Clyde Kessler

Coal Once

I warped back home ninety summers
before I was born, before the north valley train
swelled against trees during a drought, before
the marsh birds haunted their wings with wolves.
I think my grandfather was drunk or had swallowed
lightning, or had imagined his release from prison
as a sign of rain, a synonym for the body in one room
and the mind along the canal road, praying, prying
lifting voices from bread that had molded, but tasted
like heaven’s own wild, swirling feast. And this was
not even where he lived. His story was sunk in coal.
His language left him. He shepherded a machine
through slate rock like a worm, or something burning.
He couldn’t see that I had warped there into his time.
He thought I must be another striker who had given up,
kissed the foreman’s shadow, eaten breakfast in dust,
or had been raised like a soft pillow turned almost
human.
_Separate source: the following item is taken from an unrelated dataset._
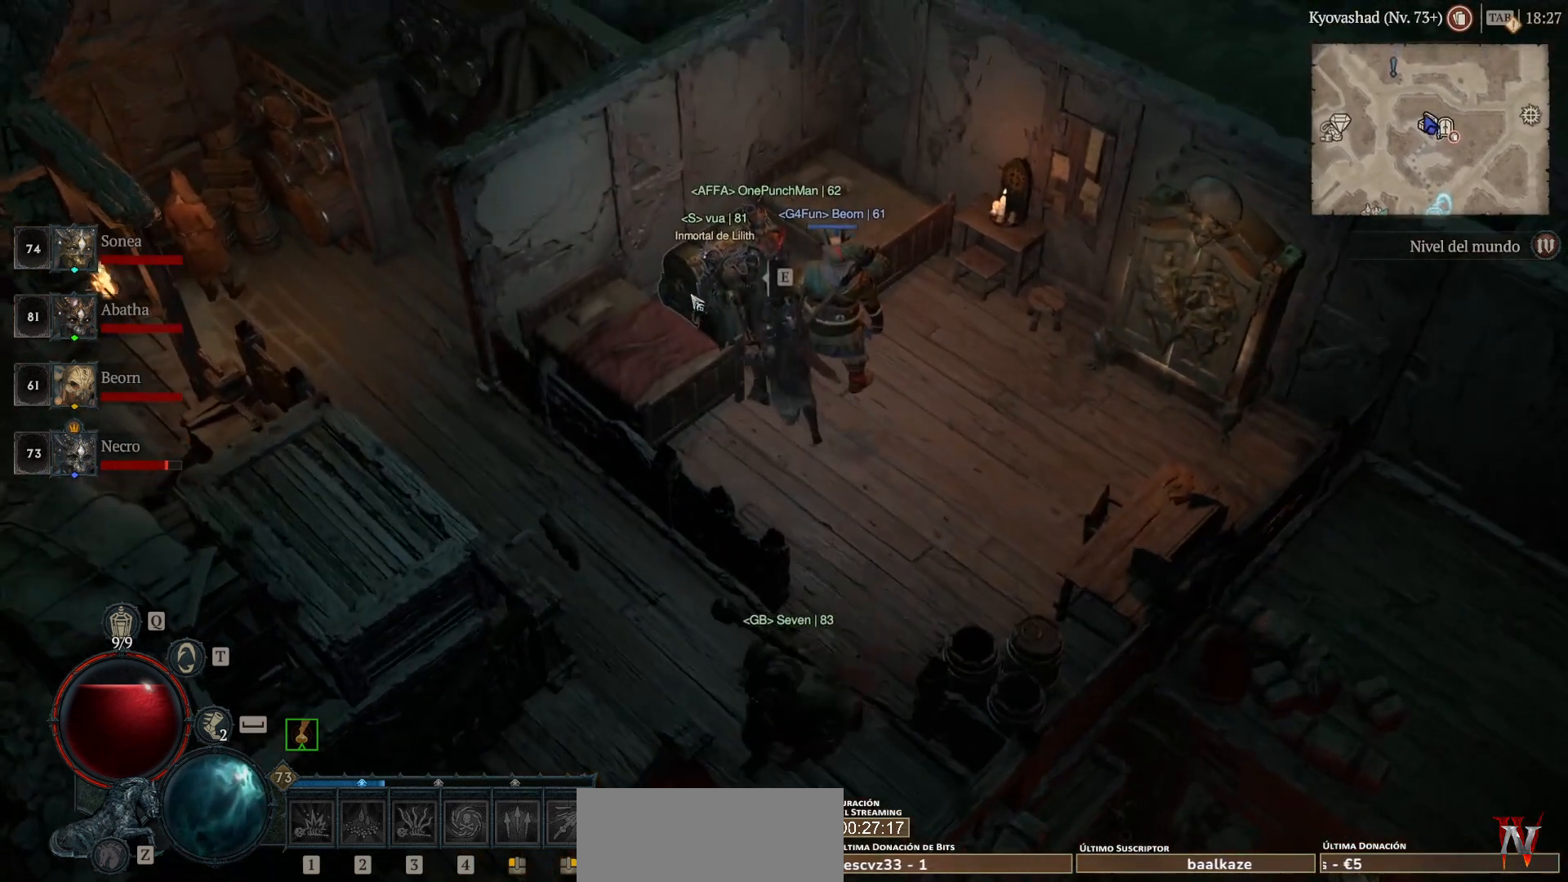
{"keys": [], "mouse": [], "events": [[40, "mouse_left", "up"], [40, "super", "up"]]}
I wanted to say grandfather. I wanted to
hand him money, real money, easy money, a stash
that would feel like the face of God placed there
in his mind, far from his home. It was like a human
shadow in Virginia. There was a laugh. It was like
water washing the coal, always sloshing and echoing
and growing and bending into a house. That was where
I forgot who I might have been, had I been real then.


Editor’s Note:
Who knows what you will find when you are mining for your ancestors. The narrator visits his grandfather in a time-warp situation and discovers something about himself. The grandfather was “lifting voices from bread that had molded,” and “His story was sunk in coal./His language left him.” It’s the narrator’s turn now to give the language/voice to the grandfather.


Clyde Kessler lives in Radford, VA with his wife Kendall and their son Alan. In 2017 Cedar Creek published his book Fiddling At Midnight’s Farmhouse, which Kendall illustrated.

One thought on “Clyde Kessler”

  1. I love the anaphora of ‘before’ that drags the reader back over the images to other details. The generous use of gerunds, brings all the action to the fore despite the ‘pastness’ of that activity. A shadow of rancor seems to lurk under the poignancy of the speaker’s wish for the grandfather, as if, there are no doubts about his character, but love will abide. Lovely.